Nasional . 01/12/2025, 09:00 WIB

Warga Korban Banjir Jarah Minimarket, Gubernur Bobby Nasution: Kami Tidak Menyalahkan 100 Persen ke Masyarakat

Penulis : Afdal Namakule  |  Editor : Afdal Namakule

fin.co.id – Gubernur Sumatera Utara (Sumut), Bobby Nasution, angkat bicara terkait aksi penjarahan yang dilakukan oleh warga korban banjir dan longsor di Kabupaten Tapanuli Tengah (Tapteng) dan Kota Sibolga. Aksi ini dilaporkan dipicu oleh keterlambatan penyaluran bantuan logistik.

Bobby Nasution menyatakan pihaknya memaklumi tindakan warga tersebut. Ia memahami kondisi bencana besar dan akses yang terputus total membuat warga harus bertahan hidup tanpa makanan selama berhari-hari.

"Yang pasti masyarakat kita tahu kondisinya. Sama sama mungkin sudah beberapa hari tidak makan, kita tidak menyalahkan 100 persen ke masyarakat, tapi kita fokus untuk membagi ke masyarakat," ujar Bobby di Tapteng, Minggu 30 November 2025.

Menurut Bobby, hingga saat ini, banyak wilayah—terutama di Tapteng—masih terisolasi. Jalur darat yang terputus menghambat distribusi bantuan. Oleh karena itu, sejumlah titik seperti Tukka dan Lumut ditetapkan sebagai prioritas pengiriman logistik melalui jalur udara.

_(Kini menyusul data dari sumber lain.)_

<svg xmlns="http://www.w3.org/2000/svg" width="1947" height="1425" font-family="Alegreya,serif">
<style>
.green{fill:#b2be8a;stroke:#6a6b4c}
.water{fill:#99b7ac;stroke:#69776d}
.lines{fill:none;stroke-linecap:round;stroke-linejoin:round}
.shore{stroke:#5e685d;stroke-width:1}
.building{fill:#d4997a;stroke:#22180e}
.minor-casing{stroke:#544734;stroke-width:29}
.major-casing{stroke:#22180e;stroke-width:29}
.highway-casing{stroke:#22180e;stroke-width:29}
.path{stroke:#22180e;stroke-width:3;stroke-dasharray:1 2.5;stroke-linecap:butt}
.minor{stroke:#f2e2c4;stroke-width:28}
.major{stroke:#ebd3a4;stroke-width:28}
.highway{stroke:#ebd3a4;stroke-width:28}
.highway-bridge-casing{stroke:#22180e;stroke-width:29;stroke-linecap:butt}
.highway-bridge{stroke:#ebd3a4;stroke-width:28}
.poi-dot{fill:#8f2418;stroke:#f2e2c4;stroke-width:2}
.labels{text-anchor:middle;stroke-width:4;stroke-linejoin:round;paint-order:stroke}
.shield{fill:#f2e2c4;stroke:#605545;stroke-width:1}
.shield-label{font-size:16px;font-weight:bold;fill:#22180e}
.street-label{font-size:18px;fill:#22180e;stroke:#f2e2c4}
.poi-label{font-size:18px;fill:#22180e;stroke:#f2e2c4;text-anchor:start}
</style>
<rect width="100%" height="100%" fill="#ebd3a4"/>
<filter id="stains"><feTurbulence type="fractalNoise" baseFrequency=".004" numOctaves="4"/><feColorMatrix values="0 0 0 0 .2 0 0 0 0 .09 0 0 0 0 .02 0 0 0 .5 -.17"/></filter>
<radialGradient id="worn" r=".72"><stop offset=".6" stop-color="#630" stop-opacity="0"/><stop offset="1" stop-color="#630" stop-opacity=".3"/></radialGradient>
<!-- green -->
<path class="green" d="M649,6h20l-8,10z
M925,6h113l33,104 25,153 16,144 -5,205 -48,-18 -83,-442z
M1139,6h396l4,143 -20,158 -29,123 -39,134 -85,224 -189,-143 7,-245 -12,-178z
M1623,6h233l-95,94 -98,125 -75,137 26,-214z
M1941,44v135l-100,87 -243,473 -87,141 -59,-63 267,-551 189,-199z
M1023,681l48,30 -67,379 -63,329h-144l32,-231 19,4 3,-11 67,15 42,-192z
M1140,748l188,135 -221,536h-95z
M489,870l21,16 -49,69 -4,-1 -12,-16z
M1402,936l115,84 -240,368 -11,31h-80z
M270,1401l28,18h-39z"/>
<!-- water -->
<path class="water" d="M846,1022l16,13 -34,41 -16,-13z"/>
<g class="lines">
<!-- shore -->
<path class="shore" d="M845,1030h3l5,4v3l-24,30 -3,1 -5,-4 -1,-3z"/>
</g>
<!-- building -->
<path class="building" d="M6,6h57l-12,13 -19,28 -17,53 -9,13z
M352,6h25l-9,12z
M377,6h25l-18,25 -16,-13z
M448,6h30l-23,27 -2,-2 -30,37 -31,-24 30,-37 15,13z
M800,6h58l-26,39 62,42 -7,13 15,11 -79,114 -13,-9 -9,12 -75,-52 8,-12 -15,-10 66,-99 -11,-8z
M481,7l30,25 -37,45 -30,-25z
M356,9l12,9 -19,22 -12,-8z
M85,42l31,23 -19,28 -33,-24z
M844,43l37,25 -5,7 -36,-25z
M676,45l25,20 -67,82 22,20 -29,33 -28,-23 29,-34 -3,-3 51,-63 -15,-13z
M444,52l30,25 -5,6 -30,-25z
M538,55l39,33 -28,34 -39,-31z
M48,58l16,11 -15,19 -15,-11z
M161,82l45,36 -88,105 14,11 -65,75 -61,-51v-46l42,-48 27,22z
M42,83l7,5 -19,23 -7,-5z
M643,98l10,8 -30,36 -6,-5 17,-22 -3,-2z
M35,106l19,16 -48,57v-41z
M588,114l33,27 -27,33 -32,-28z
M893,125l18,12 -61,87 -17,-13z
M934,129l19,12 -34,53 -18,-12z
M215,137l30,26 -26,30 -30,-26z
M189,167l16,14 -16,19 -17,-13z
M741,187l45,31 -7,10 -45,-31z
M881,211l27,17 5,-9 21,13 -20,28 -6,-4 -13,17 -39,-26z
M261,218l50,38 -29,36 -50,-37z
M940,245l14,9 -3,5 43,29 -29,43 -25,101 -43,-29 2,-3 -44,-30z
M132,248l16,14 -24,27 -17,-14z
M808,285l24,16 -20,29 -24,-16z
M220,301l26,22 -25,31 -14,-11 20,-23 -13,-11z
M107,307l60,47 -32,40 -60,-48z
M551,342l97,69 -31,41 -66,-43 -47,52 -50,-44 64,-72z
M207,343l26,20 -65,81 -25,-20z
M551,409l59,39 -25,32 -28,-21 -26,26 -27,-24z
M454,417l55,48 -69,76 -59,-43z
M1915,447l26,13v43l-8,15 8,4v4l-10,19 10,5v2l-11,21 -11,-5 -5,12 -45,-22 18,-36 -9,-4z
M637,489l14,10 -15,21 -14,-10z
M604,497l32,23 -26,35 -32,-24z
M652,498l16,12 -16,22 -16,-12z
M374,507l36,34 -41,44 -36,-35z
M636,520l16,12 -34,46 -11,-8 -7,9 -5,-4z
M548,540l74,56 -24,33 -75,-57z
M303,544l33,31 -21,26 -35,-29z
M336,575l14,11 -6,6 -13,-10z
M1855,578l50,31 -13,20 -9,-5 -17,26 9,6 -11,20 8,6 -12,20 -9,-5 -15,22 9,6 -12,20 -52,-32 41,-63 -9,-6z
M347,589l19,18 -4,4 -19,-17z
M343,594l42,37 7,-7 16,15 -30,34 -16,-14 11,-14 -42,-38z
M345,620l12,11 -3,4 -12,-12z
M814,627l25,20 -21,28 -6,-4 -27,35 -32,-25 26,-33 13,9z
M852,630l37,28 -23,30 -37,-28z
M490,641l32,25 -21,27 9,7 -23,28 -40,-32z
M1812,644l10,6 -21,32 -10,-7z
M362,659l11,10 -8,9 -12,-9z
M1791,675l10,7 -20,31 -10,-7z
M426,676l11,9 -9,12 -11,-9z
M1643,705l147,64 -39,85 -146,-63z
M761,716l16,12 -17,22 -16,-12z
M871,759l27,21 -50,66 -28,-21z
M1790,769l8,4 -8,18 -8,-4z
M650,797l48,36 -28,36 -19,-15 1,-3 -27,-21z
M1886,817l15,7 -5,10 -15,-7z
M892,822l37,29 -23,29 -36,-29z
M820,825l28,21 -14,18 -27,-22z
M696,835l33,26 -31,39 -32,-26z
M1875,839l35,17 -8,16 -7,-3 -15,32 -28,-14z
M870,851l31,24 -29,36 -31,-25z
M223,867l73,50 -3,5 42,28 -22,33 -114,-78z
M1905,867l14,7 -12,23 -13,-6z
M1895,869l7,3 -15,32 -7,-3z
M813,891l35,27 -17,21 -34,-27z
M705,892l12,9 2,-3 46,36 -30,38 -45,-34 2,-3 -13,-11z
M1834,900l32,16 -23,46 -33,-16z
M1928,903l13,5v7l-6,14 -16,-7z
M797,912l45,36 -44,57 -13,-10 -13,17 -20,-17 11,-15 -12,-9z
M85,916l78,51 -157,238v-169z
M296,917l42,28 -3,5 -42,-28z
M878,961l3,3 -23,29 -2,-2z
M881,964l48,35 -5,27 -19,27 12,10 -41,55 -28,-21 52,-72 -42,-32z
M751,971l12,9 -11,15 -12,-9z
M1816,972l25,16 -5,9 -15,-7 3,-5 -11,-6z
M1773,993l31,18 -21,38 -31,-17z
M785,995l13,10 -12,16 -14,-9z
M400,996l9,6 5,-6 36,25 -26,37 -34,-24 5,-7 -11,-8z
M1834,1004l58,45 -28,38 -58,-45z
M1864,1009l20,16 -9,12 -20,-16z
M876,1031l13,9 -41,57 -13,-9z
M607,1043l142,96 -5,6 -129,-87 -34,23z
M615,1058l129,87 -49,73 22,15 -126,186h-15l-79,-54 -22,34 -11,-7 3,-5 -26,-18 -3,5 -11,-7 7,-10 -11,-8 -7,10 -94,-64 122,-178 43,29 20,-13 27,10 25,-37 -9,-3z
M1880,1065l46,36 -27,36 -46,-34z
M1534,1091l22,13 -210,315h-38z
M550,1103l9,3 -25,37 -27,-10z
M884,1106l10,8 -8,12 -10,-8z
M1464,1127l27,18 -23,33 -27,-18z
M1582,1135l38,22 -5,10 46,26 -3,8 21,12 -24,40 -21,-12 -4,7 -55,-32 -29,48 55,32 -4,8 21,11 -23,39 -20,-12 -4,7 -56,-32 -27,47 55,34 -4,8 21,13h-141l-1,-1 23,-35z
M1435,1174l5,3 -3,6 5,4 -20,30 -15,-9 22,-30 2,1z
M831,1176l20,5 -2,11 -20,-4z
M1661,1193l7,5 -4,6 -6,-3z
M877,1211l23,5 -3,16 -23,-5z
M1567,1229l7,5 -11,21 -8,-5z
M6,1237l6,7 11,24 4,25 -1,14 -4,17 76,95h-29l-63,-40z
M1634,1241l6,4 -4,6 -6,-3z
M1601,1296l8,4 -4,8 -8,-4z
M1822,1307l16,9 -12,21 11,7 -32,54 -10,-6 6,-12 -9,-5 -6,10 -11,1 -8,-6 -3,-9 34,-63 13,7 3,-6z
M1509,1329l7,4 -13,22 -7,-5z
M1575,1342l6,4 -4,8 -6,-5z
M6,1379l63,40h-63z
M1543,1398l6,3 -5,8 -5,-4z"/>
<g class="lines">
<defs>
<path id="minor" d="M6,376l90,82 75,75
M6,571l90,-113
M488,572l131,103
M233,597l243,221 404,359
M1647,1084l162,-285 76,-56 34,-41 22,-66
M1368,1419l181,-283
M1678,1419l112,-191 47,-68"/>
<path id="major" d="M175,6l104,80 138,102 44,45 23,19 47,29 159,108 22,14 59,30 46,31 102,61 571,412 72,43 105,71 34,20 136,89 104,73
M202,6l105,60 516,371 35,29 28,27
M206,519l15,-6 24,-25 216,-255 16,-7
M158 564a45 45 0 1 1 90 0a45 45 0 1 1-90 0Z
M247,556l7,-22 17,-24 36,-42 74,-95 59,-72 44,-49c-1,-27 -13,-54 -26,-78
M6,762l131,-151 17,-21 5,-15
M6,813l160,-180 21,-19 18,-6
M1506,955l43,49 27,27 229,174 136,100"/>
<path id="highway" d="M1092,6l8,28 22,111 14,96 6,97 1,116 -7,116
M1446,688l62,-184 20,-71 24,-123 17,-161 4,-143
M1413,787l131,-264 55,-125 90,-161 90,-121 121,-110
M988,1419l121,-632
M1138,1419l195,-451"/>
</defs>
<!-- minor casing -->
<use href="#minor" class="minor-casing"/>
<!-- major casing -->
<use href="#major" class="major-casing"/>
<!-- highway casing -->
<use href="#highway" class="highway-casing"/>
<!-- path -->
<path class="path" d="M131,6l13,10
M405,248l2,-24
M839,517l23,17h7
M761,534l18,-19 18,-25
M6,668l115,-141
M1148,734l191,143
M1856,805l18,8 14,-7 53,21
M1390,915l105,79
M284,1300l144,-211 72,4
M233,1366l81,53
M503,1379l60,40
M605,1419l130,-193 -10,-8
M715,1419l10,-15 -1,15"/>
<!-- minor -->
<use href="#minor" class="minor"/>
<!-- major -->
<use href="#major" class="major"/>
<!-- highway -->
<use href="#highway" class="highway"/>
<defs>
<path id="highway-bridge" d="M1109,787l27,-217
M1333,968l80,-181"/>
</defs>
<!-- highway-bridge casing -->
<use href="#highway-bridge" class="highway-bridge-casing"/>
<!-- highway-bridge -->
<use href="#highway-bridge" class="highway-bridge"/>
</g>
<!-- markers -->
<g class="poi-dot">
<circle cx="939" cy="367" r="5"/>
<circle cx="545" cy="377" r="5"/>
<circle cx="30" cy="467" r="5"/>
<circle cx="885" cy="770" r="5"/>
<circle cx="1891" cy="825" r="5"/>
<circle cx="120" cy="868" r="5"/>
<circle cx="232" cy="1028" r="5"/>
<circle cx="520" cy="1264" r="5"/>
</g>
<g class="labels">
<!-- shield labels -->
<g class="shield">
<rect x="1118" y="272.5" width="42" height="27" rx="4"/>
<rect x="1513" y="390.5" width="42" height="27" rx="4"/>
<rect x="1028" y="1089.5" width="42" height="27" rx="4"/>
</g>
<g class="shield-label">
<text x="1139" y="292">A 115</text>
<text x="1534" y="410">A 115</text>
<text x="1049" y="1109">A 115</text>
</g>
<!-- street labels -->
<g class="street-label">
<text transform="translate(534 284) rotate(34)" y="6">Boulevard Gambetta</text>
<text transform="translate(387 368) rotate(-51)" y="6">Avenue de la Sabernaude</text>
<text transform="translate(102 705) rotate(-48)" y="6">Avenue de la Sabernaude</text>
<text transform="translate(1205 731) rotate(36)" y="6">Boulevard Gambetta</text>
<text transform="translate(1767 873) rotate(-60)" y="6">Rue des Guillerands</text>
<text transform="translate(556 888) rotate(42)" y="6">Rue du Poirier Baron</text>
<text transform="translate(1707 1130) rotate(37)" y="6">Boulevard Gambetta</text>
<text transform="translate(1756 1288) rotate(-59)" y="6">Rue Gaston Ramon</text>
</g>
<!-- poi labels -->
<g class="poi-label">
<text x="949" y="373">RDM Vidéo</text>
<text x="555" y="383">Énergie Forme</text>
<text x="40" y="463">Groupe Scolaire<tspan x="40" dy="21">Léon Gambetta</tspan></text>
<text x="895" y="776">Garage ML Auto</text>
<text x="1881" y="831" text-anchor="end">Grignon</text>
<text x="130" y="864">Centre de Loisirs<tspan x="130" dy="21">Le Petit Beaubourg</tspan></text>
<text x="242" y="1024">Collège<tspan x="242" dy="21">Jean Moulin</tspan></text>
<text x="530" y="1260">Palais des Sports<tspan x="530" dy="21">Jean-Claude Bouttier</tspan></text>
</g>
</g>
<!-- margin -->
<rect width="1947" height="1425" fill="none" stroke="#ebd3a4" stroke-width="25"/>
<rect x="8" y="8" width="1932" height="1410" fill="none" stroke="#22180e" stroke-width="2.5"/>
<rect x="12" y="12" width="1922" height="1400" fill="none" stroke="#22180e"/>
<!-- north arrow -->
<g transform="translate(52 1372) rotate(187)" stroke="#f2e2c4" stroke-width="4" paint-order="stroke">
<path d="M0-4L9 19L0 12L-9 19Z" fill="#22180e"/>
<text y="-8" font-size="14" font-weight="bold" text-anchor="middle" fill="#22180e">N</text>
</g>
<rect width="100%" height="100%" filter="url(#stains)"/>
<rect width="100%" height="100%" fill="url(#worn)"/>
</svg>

"Untuk masyarakat yang benar benar terisolir secara darat bantuan kita drop melalui udara di antaranya daerah Tukka dan Lumut. Untuk Tapteng Masih banyak terisolir, baik masuk ke Tapteng maupun di dalam Tapteng nya sendiri yang terisolir. Makanya difokuskan melalui udara, daerah yang tidak terisolir secara darat disuplai secara darat," tuturnya.

Tantangan Distribusi

Adik ipar Wakil Presiden RI Gibran Rakabuming ini menegaskan bahwa stok logistik sejatinya masih tersedia. Namun, tantangan terbesar yang dihadapi adalah bagaimana menyalurkan bantuan di tengah kerusakan akses, padamnya pasokan listrik, dan lumpuhnya jaringan komunikasi.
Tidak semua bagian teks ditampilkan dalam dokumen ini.